Oct 23 2009

Investment Of Emotion

When making decisions, investments, we know better to manage our emotions, investing and the use of logical based investment process. And when times get tough, we strive to give our emotions get in the way. When emotionally based investment behavior drives our investment decisions, consider that lose money. Recognizing the investment behavior, which allows you to invest your emotions get in our way, is an important step to keep them at a distance.

Richard Thaler and Cass Sunstein in his book entitled “Nudge: Improving decisions about health, wealth and happiness, we describe some of the emotions that investments tend to get in our way and how we can deal with them. When the market trend from lower left to upper right, you can easily get lost in some of this emotional investment.

Following the herd. It’s easy to go along with the crowd. If it is safe for them, it must be safe for me. Nevertheless, we must pay attention to those signals, which we have little to get something can not be right. This is especially true if our investment process tells us to take precautions. If our analysis tells us to be cautious, despite the fact that the crowd says, to take steps to protect your profits.

If your stocks are those that are discussed at all cocktails, you know, you become part of the herd. This does not mean that you should close these positions; it means you should rethink why you own them, should you keep them, and what is your exit strategy.

False sense of security. When things go well, investors might be lulled into a false sense of security. Markets will continue to grow our portfolios grow with him. We could even take on more risky investments, buying a hot stock market in an attempt to increase our revenues.
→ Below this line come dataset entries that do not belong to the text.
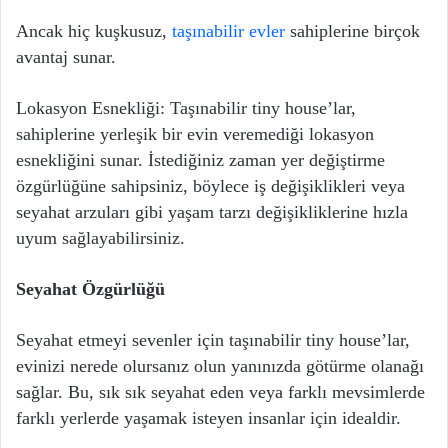
Ancak hiç kuşkusuz,
taşınabilir evler
sahiplerine birçok
avantaj sunar.
Lokasyon Esnekliği: Taşınabilir tiny house’lar,
sahiplerine yerleşik bir evin veremediği lokasyon
esnekliğini sunar. İstediğiniz zaman yer değiştirme
özgürlüğüne sahipsiniz, böylece iş değişiklikleri veya
seyahat arzuları gibi yaşam tarzı değişikliklerine hızla
uyum sağlayabilirsiniz.
Seyahat Özgürlüğü
Seyahat etmeyi sevenler için taşınabilir tiny house’lar,
evinizi nerede olursanız olun yanınızda götürme olanağı
sağlar. Bu, sık sık seyahat eden veya farklı mevsimlerde
farklı yerlerde yaşamak isteyen insanlar için idealdir.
When profits come Easy, investors tend to think that they know everything, and lose their sense of anxiety. When this happens, it indicates that you are vulnerable to large losses on the market should turn against us.

Whenever you feel this investment behavior, to reconsider their positions on the basis of what you are looking at what is going right and what can go wrong. Be prepared to take action if the positive trends turn against you. Always think that could change the current sound momentum. Few opposite perspective do not hurt.
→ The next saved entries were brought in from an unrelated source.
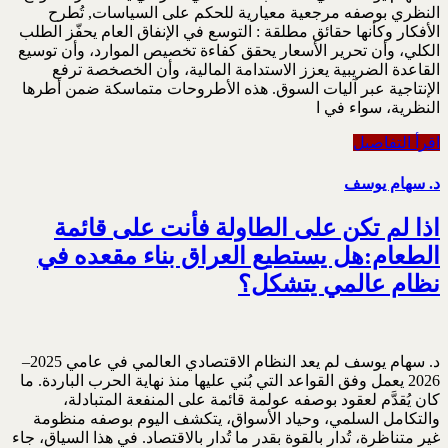
النظري بوصفه مرجعية معيارية للحكم على السياسات, ‏تُطرح
الأفكار وكأنها حقائق مطلقة : التوسع في الإنفاق العام يحفّز الطلب
الكلي، وأن تحرير الأسعار يحقق ‏كفاءة تخصيص الموارد، وأن توسيع
القاعدة الضريبية يعزز الاستدامة المالية، وأن الخصخصة ترفع
‏الإنتاجية عبر آليات السوق. هذه الأطروحات متماسكة ضمن أطرها
النظرية، سواء في ا
اقرأ التفاصيل
د. سهام يوسف
اذا لم تكن على الطاولة فأنت على قائمة
الطعام:هل يستطيع العراق بناء مقعده في
نظام عالمي يتشكل؟
د. سهام يوسف لم يعد النظام الاقتصادي العالمي في عامي 2025–
2026 يعمل وفق القواعد التي بُني عليها منذ نهاية ‏الحرب الباردة. ما
كان يُقدَّم لعقود بوصفه عولمة قائمة على المنفعة المتبادلة،
والتكامل السلمي، وحياد ‏الأسواق، يتكشف اليوم بوصفه منظومة
غير متناظرة، تُدار بالقوة بقدر ما تُدار بالاقتصاد. في هذا السياق، ‏جاء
Reduce risk. The best professional investors are always to focus first on the risk that they acquire. Furthermore, they articulate what they will do to manage this risk. Then they examine the potential return. When things go well, there is a tendency to ignore the risk you incur. After a good long-term action, the risk of reversal increases. If you are unable to formulate an increased risk you assume, it is a sign that you can avoid the growing dangers of your position.

To manage this investment behavior does not cease to do homework. Especially continue to assess the risks of their positions as they grow in value. Always use a strategy to reduce risks, which include selling part of your position after Nice ran. Be assured, your trailing stop where it should be. Consider using covered calls and protective puts when the parameters of risk may be higher. No one went broke selling positions that were profitable.

Forgetting to diversify properly. When we make money on the market and our portfolio grows in value, we strive to congratulate ourselves on the fact that we have a large investor. During our portfolio can become too concentrated in one asset without us even realizing it. This might work, if this asset class is one of the leaders in the market. In the end, the time will come when money will be transferred to other assets, leaving behind you. Worse yet, your portfolio may decline in a hurry.

To manage the investment of emotion, at least quarterly, preferably monthly, to assess how you have become too concentrated in one asset. If it looks like some shares increased significantly, it might be time to take a little bit on the table. Consider the sale of half of each winning position and put money to work in another and the surrounding areas. The other half of your best stock can save Running with Trailing Stop to protect your growing profits. Only now, you’re playing for money at home.

Investing emotion is one of behavior we can control, adhering to its rules. When our emotions get in the way of investment, we tend to make mistakes that will cost us. When things go well, is easy to forget to follow appropriate rules of investing. Take steps to recognize the symptoms, and then return to a proven investment process. Your portfolio will thank you.